Saya penggemar tiga hal : bahasa, wisata tas punggung (backpack), dan Kompasiana. Maka beta tulis artikel sederhana tentang pelancongan kantung punggung ini di Kompasiana dengan semungkin-mungkinnya memanfaatkan sinonim kosa kata bahasa Indonesia yang tak lazim dipakai. Umpamanya, saya gunakan kata ‘faedah’ sebagai pengganti ‘manfaat’; dan ‘tamasya’ sebagai pengganti ‘wisata’.
Biro penyedia layanan tamasya jamaknya menawarkan skema pelancongan terstruktur dari segi jenis angkutan yang dipakai, penginapan tempat bermalam, kedai langganan, dan tujuan-tujuan tamasya yang telah dimufakatkan di depan dengan peserta pelancongan berkelompok. Ini cocok bagi para pelancong pemula; mereka tak perlu was-was akan banyak ikhwal di lokasi wisata; semuanya sudah diatur penyelenggara wisata.
Teruntuk penggemar tamasya yang berhasrat mendulang lebih banyak pengalaman, model wisata seperti diuraikan di atas kurang bernas lantaran tidak menyediakan peluang pengalaman-pengalaman unik dan petualangan-petualangan seru dari lokasi tamasya yang dikunjungi.
Cobalah cermati kisah dua pelancong di bawah ini. Pelancong A dan B, dua-duanya asal Surabaya, baru saja kembali dari tamasya ke Jogja. Pelancong A berangkat dengan sekompok pelancong melalui biro perjalanan, sementara Pelancong B berekreasi dengan sejumlah sobat kental dengan cara tamasya kantung punggung. Pelancong A bertamasya dengan ikhtisar perjananan yang jelas, sementara Pelancong B bertolak dengan rencana ala kadarnya.

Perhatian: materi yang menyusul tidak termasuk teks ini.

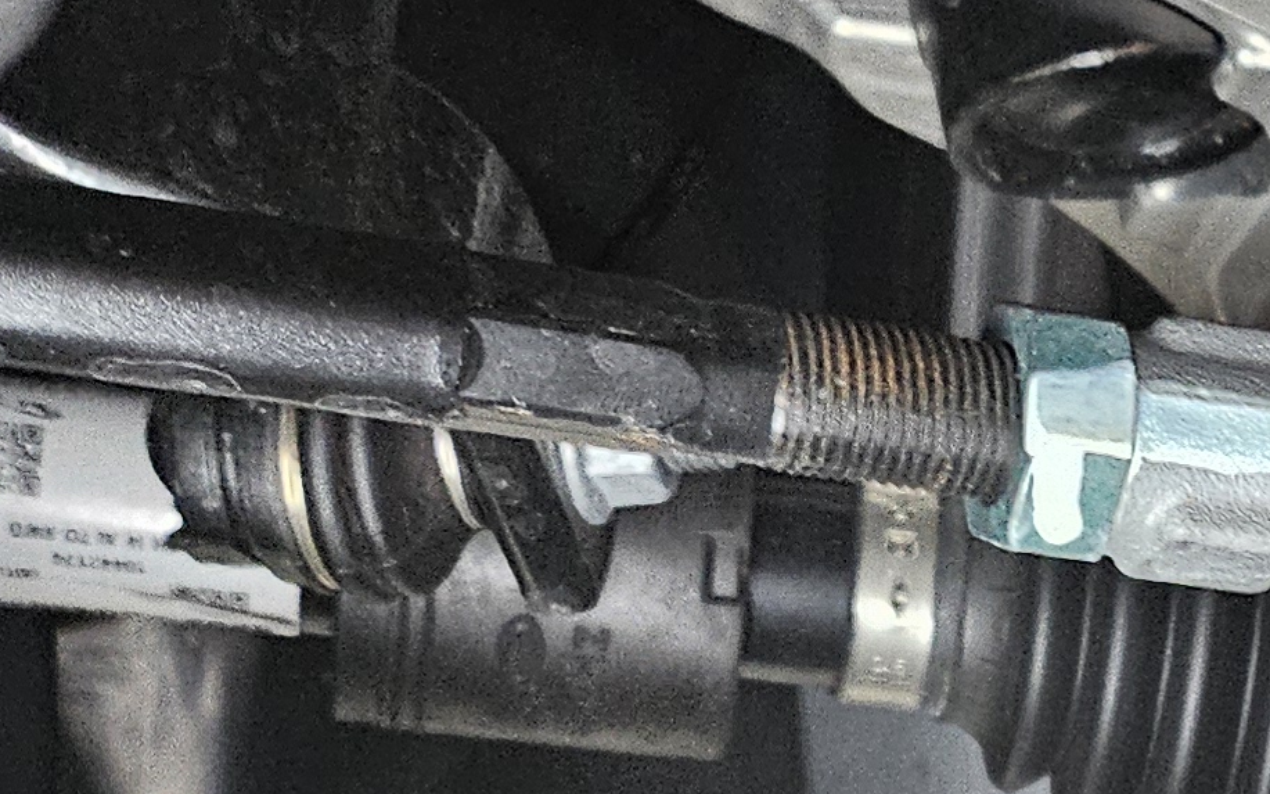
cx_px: 2206
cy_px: 1158
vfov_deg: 11.4
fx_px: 3842
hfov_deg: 16.2
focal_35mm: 111
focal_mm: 5
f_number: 1.8
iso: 640
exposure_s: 1/120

Manakala keduanya telah kembali ke Surabaya, berkisahlah mereka.
Pelancong A:
“Kami berangkat dari Surabaya naik bis malam berpendingin udara, semuanya 32 penumpang yang tak saling kenal. Kami singgah di sebuah restoran di daerah Madiun di mana kami memperoleh jatah makan dan kesempatan untuk berturas, pukul 1 malam. Hidangan paketan berupa semangkuk kecil nasi soto yang diciduk dari belanga tua dan sejumput nasi yang dikais dari periuk nasi, berikut segelas tes nan tak cukup manis. Setelah makan malam kami melanjutkan perjalanan, kembali terlelap lantaran tak ada yang bisa dilakukan. Mana bisa aku berbual-bual dengan seorang remaja tanggung di sebelahku yang sejak dari menit pertama masuk bis tak pernah lepas mata dan tangannya dari ponsel cerdasnya.

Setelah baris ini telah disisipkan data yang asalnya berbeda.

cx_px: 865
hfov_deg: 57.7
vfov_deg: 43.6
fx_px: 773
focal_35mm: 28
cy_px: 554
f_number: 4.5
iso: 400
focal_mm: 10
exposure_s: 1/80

Setibanya di Jogja, kami langsung dibawa ke candi Borobudur untuk menikmati mentari terbit. Oh ya, kami sempat menunaikan shalat subuh di sebuah masjid besar di Muntilan sebelum menginjakkan kaki di kawasan Borobudur. Indah permai panorama manakala kami melayangkan pandangan ke seantero dataran dari puncak candi Borobudur. Sang surya yang perlahan naik di ufuk timur di antara perbukitan laksana penguasa bumi yang berbagi terang. Cercah-cercah rona cahaya laksana disematkan satu persatu ke jajaran tetumbuhan di bawah sana. Sayang disayang, saya tak bisa berbagi rasa suka cita ini dengan rekan seperjalanan lantaran tak saling kenal; walhasil, saya hanya mengabadikan gambar dan berkabar berita kepada handai-taulan pada kelompok obrolan Whatsapp. Moga-moga sedini itu sudah ada yang terjaga untuk menorehkan celetuk pada potret mentari terbit kiriman saya”
Dari candi Borobudur, bis melaju ke beberapa tempat, yang semuanya terasa amat singkat. Tak bisa saya tawar menawar waktu dengan pemandu manakala ada hal menarik hati yang ingin saya nikmati berlama-lama, atau bilamana ada kedai kudapan yang sajiannya tampak menggugah selera.